CONSIGNE ÉCRITE 1 –
Selon l'extrait à lire, combien de jours de répit le comte de Hainaut demande-t-il pour faire passer le pont ?
CONSIGNE ÉCRITE 2 –
Recopiez fidèlement le passage de l'extrait à lire qui va de « Livre I. — Partie » jusqu'à « réponse il eut. ».

==== EXTRAIT À LIRE

Livre I. — Partie I. [1340]

CHAPITRE CXIX.


Comment le comte de Hainaut envoya de rechef messire Jean de Hainaut au dit duc pour lui requérir bataille, et quelle réponse il eut.


Quand le comte de Hainaut vit son conseil varier, et qu’ils n’étoient mie bien d’accord de passer la rivière d’Escaut et de combattre les François, si en fut durement courroucé. Si appela un jour son oncle messire Jean de Hainaut, et lui dit : « Bel oncle, vous monterez à cheval et chevaucherez selon cette rivière, et appellerez qui que ce soit homme d’honneur en l’ost françois ; et direz, de par moi, que je leur livrerai pont pour passer, mais que nous ayons trois jours de répit ensemble tant seulement pour le faire, et que je les vueil combattre, comment que ce soit. » Le sire de Beaumont, qui véoit son neveu en grand désir de combattre ses ennemis, lui accorda volontiers, et dit qu’il iroit et feroit le message. Si vint à son logis et s’appareilla bien et faiticement, lui troisième de chevaliers tant seulement, le sire de Fagnoelles et messire Flourent de Beaurieu, et un autre chevalier qui portoit son pennon devant lui, montés sur bons coursiers, et chevauchèrent ainsi sur le rivage d’Escaut.

Et avint que de l’autre part le sire de Beaumont aperçut un chevalier de Normandie qu’il connut par ses paremens ; si l’appela et dit : « Sire de Maubuisson, sire de Maubuisson, parlez à moi. » Le chevalier, qui se ouït nommer et qui aussi connut messire Jean de Hainaut, par le pennon dé ses armes qui étoit devant lui, s’arrêta et dit : « Sire, que plaît vous ? » — « Je vous prie, dit le sire de Beaumont, que vous veuilliez aller devers le roi de France, le duc de Normandie et leur conseil, et leur dites que le comte de Hainaut m’envoie ici pour prendre une trêve, tant seulement que un pont soit fait sur cette rivière, par quoi vos gens ou les nôtres la puissent passer pour nous combattre : et ce que le roi ou le duc de Normandie répondra, si le me venez dire ; car, je vous attendrai tant que vous serez revenu. » — « Par ma foi, dit le chevalier, volontiers. »

========
==== DONNÉES FOURNIES

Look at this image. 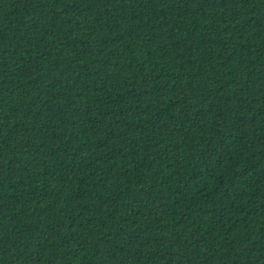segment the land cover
<instances>
[{"label":"trees","instance_id":"obj_1","mask_svg":"<svg viewBox=\"0 0 264 264\" xmlns=\"http://www.w3.org/2000/svg\"><path fill=\"white\" fill-rule=\"evenodd\" d=\"M0 264H264V0H0Z\"/></svg>","mask_w":264,"mask_h":264}]
</instances>
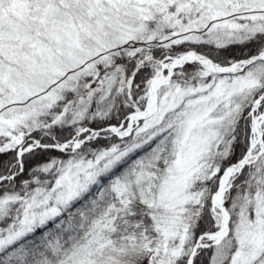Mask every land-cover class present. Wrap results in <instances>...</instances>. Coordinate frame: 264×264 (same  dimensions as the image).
Here are the masks:
<instances>
[{"label": "snow or ice", "instance_id": "1", "mask_svg": "<svg viewBox=\"0 0 264 264\" xmlns=\"http://www.w3.org/2000/svg\"><path fill=\"white\" fill-rule=\"evenodd\" d=\"M0 264H264V0H0Z\"/></svg>", "mask_w": 264, "mask_h": 264}]
</instances>
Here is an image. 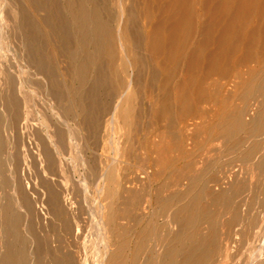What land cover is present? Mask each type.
I'll use <instances>...</instances> for the list:
<instances>
[{
    "label": "bare ground",
    "instance_id": "1",
    "mask_svg": "<svg viewBox=\"0 0 264 264\" xmlns=\"http://www.w3.org/2000/svg\"><path fill=\"white\" fill-rule=\"evenodd\" d=\"M0 191V264H264V0H0Z\"/></svg>",
    "mask_w": 264,
    "mask_h": 264
},
{
    "label": "rangeland",
    "instance_id": "2",
    "mask_svg": "<svg viewBox=\"0 0 264 264\" xmlns=\"http://www.w3.org/2000/svg\"><path fill=\"white\" fill-rule=\"evenodd\" d=\"M47 108H48V106H47ZM66 135H67V133L65 132V136ZM112 135H113V132H111L110 130H107V132H106L107 141H110L112 139ZM65 138H66L65 139L66 142L64 145L65 150H64L63 158L65 161V164L67 165L66 176L71 181H75V180H78L76 168L81 163V159L76 152L77 149H76L75 144L72 141L68 140V135ZM103 152H104V155L107 159H112L115 156L114 147H111L109 144L107 146V149H105ZM78 194H79V197L77 199L83 205H85L86 208L92 209V207L94 206V201H93V197H92L91 193L90 194H84V193L79 192ZM6 198L11 199L12 196L10 194H5L2 191H0V201H4ZM89 231H90V229H89Z\"/></svg>",
    "mask_w": 264,
    "mask_h": 264
}]
</instances>
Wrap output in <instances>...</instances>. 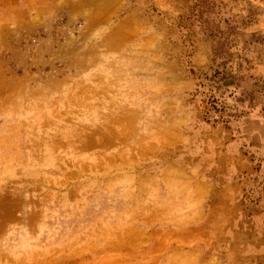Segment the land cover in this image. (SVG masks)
<instances>
[{"label":"rangeland","instance_id":"1","mask_svg":"<svg viewBox=\"0 0 264 264\" xmlns=\"http://www.w3.org/2000/svg\"><path fill=\"white\" fill-rule=\"evenodd\" d=\"M0 264H264V0H0Z\"/></svg>","mask_w":264,"mask_h":264}]
</instances>
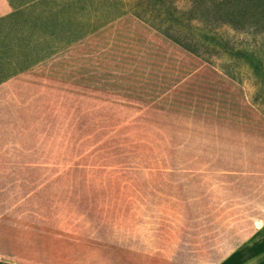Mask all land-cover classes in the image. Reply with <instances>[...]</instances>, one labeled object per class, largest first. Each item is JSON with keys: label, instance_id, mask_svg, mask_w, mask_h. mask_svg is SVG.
Instances as JSON below:
<instances>
[{"label": "crops", "instance_id": "obj_1", "mask_svg": "<svg viewBox=\"0 0 264 264\" xmlns=\"http://www.w3.org/2000/svg\"><path fill=\"white\" fill-rule=\"evenodd\" d=\"M38 1L0 0V27ZM28 213L44 230L26 239L57 259L83 248L78 219L95 217L119 221L97 226L117 239L101 249L133 257L91 264H264V116L239 84L123 13L0 82V221ZM143 218L163 224L143 230ZM176 219L214 235L160 242L186 233Z\"/></svg>", "mask_w": 264, "mask_h": 264}, {"label": "trees", "instance_id": "obj_2", "mask_svg": "<svg viewBox=\"0 0 264 264\" xmlns=\"http://www.w3.org/2000/svg\"><path fill=\"white\" fill-rule=\"evenodd\" d=\"M186 4L179 7L165 0L148 2L161 16L164 28L147 21L133 9L114 13L96 24L81 23L83 30L77 34L72 33L71 26L65 27V23L40 27L32 20L16 25V31L23 30L28 34L14 42L8 41V36L0 40V82L58 47L129 12L239 84L250 104L264 116V0H187ZM112 6L111 1H107L103 9L109 10ZM187 11L192 13L190 18L182 16V12ZM184 27L190 32V36L184 35L185 39L169 32L170 29L179 31ZM74 34L65 42L49 46L58 38ZM29 35L33 37L28 38Z\"/></svg>", "mask_w": 264, "mask_h": 264}, {"label": "rangeland", "instance_id": "obj_3", "mask_svg": "<svg viewBox=\"0 0 264 264\" xmlns=\"http://www.w3.org/2000/svg\"><path fill=\"white\" fill-rule=\"evenodd\" d=\"M107 1H111L113 6L110 7L109 10H104L103 8ZM149 1L151 0H39L36 4H33L28 11L17 14L13 18V24H10L12 22V19H10V25L8 24L7 26L0 27V40L2 41L8 36V41L14 42L17 38L23 39L26 37L28 34L27 31H16L14 28L16 25H20L26 21L33 20L36 25L40 27L65 23V27L71 26L70 30L72 33L76 32L75 34H77L83 30L80 26L81 23L96 24L103 22L114 13L123 12L129 9H133L147 21L164 28L165 26L160 22L161 16H158L156 9H153L148 5ZM165 2H173V4L179 7L187 5V0H165ZM191 14L192 13L190 11L184 13L182 12V16H185V18H190ZM34 30H36V28H34ZM169 32L179 37H183L184 39V35L190 36V32L186 27L179 29V31L170 29ZM75 34L67 36L66 38H58L55 42L50 43L49 46L53 47L61 42H65L74 37ZM32 37L33 35H29L28 38ZM186 41L190 42L189 39H186ZM96 175H99V171H96ZM80 192H85L82 187H80ZM31 204V208L39 213V210L40 212L42 211L41 207L44 205V200L41 203L39 201H33ZM224 207L226 206L224 205ZM30 215L31 214L28 213L25 217L18 218L16 215L9 214L4 217L2 221H0V230H14L8 234L0 235V264H64L65 262H68L72 256L75 257V259H80L79 264H91L92 262H100V260L104 261L108 258L118 257L119 254L123 257H133V250H121L119 252L117 249L115 251L101 249L103 248L104 243L115 245V240L117 239H108V237L103 233V227L97 229V226H103V224L106 225V223L107 227L114 226L115 224H119V221L113 218L105 220L103 218L92 217L91 219H78L77 225L79 226L80 233L76 235L75 238H78L80 241L85 243L83 248L81 245L79 251H64L62 259H57L55 258V255H58V253H55L58 251L55 250V245L51 246V244L48 245L46 242H40L38 240L29 242L26 239L29 235L28 233H40L44 230V225L39 223L38 219L29 217ZM212 220L214 221V217L210 219V221ZM69 221L70 219H64L65 223H68ZM126 221L130 226L136 224L134 223V219H128ZM137 222L139 225L143 224V226L146 227L142 228L143 230L147 228L151 229V226L158 227L163 224V220L157 218H143L142 221ZM173 222L176 226L181 227V230H185L186 233L176 230L175 233H170V235H160V242L174 241L175 244L188 241L199 242L206 236L214 235V232H207V234H204L205 230L203 228H195L199 224L197 220L187 219L184 222L181 219H176L173 220ZM214 223L216 224V221L209 225V227L212 225L214 226ZM183 226H189L190 228L184 229ZM93 229H95L96 232L90 233ZM208 230L211 229L208 228ZM149 234H144L140 237V241H142L144 245L149 243L152 238V235ZM138 237V234L133 233L132 235H124L122 240H126L127 243H134L137 241ZM58 248L60 251L61 247L58 246ZM139 255V258L144 259L147 255V251L143 250L142 254Z\"/></svg>", "mask_w": 264, "mask_h": 264}]
</instances>
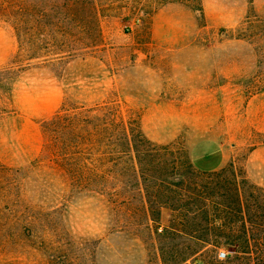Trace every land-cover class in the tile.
Masks as SVG:
<instances>
[{
    "label": "rangeland",
    "instance_id": "1",
    "mask_svg": "<svg viewBox=\"0 0 264 264\" xmlns=\"http://www.w3.org/2000/svg\"><path fill=\"white\" fill-rule=\"evenodd\" d=\"M0 264H264V0H0Z\"/></svg>",
    "mask_w": 264,
    "mask_h": 264
},
{
    "label": "crops",
    "instance_id": "2",
    "mask_svg": "<svg viewBox=\"0 0 264 264\" xmlns=\"http://www.w3.org/2000/svg\"><path fill=\"white\" fill-rule=\"evenodd\" d=\"M206 155L207 157H204ZM228 158L227 150L216 142L204 141L191 150L194 168L202 173H214L220 170Z\"/></svg>",
    "mask_w": 264,
    "mask_h": 264
},
{
    "label": "built area",
    "instance_id": "3",
    "mask_svg": "<svg viewBox=\"0 0 264 264\" xmlns=\"http://www.w3.org/2000/svg\"><path fill=\"white\" fill-rule=\"evenodd\" d=\"M220 258H221V259H226V258H227V256H226V254H225V253H221V255H220Z\"/></svg>",
    "mask_w": 264,
    "mask_h": 264
}]
</instances>
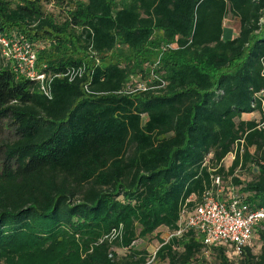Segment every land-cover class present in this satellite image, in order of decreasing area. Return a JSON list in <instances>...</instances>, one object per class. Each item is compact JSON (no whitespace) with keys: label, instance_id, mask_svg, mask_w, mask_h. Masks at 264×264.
<instances>
[{"label":"trees","instance_id":"1","mask_svg":"<svg viewBox=\"0 0 264 264\" xmlns=\"http://www.w3.org/2000/svg\"><path fill=\"white\" fill-rule=\"evenodd\" d=\"M66 1L0 0V33L46 43L51 77L47 99L0 56V264H148L132 244L158 230L152 264H202L201 238L175 234L216 177L264 208V0ZM253 237L234 260L211 247L217 264H264V222Z\"/></svg>","mask_w":264,"mask_h":264},{"label":"built area","instance_id":"2","mask_svg":"<svg viewBox=\"0 0 264 264\" xmlns=\"http://www.w3.org/2000/svg\"><path fill=\"white\" fill-rule=\"evenodd\" d=\"M43 46L29 42L22 35L5 36L0 33V56L11 64V68L19 77L35 82L47 99L51 98V77L45 75L37 67V54ZM80 70V69H79ZM79 70H69L66 77L72 80ZM138 90L145 91L144 86ZM218 188L214 194L207 191L202 202L191 213L183 215L175 236L184 231L195 232L205 247L224 245L229 247L236 256H240L245 247H250L254 229L264 222V208L250 209L244 203V197L231 194L227 199L218 200L220 180L215 178ZM170 238V236H168Z\"/></svg>","mask_w":264,"mask_h":264},{"label":"rangeland","instance_id":"3","mask_svg":"<svg viewBox=\"0 0 264 264\" xmlns=\"http://www.w3.org/2000/svg\"><path fill=\"white\" fill-rule=\"evenodd\" d=\"M75 1H83V0H67L66 3L71 2L70 4H72ZM65 8H66L65 4H63L62 7L55 5L53 2H51L49 4H47V3L44 4L45 13L48 14V16L55 19L56 21H62V18H63L62 10ZM224 26L226 29H231V30H233L234 33H237V22L235 20L227 19L224 22ZM11 34H14V32ZM37 44L42 45L43 50L47 46L46 43H43L41 41H38ZM106 61H113L111 55H110V57H108V59ZM96 62H98V61L96 60ZM156 62H157V60H156V58H154L152 60H148V61L144 62L141 65V66H143V67H141L142 72H143L142 77H145V74H147L148 72H149V74L152 72H155ZM147 79L148 78H146V80ZM132 86H133L132 87L133 89L134 88L138 89V87L145 86V82L142 81V78L140 79V77L133 78L132 79ZM242 118L245 120L252 119V120L259 121L260 116L257 113H255L253 115H245ZM11 138H12L11 132L6 130L0 136V141L1 142L9 141V140H11ZM232 159H233V155L227 156L223 161V166L225 168L229 167L231 162H232ZM237 176L239 177L240 181H244V180L248 181L251 179L250 174H246V173H238ZM222 190H224V192H222ZM219 191L220 192H219L218 196H219V199H221V200L227 199V197L230 196L231 194H234V195H237L238 193L241 194V192H238L239 188L234 187L233 185L231 186V182L227 181V180H223V183H220ZM168 236L169 235L166 231L158 230L151 236H147L146 238H138L132 244V247L137 249V250L146 251L151 256L148 264H152L155 252L157 251V249L159 248V245H160L159 241L160 240H166L168 238ZM216 247H224L226 254H227V257L230 260L236 259L237 256L232 252V250L229 247L224 246V245H218ZM250 247H252L254 254H257L259 252L260 243L257 241V237H253ZM114 251L118 256H123L126 253V249L114 248ZM216 257H217L216 252L211 247L210 248L206 247L203 249L202 254L199 258L200 259L199 261L202 262V264H217Z\"/></svg>","mask_w":264,"mask_h":264}]
</instances>
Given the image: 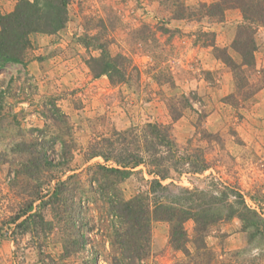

========

RÉPONSE CORRECTE 1 –
Trois jours.

RÉPONSE CORRECTE 2 –
Livre I. — Partie I. [1340]

CHAPITRE CXIX.


Comment le comte de Hainaut envoya de rechef messire Jean de Hainaut au dit duc pour lui requérir bataille, et quelle réponse il eut.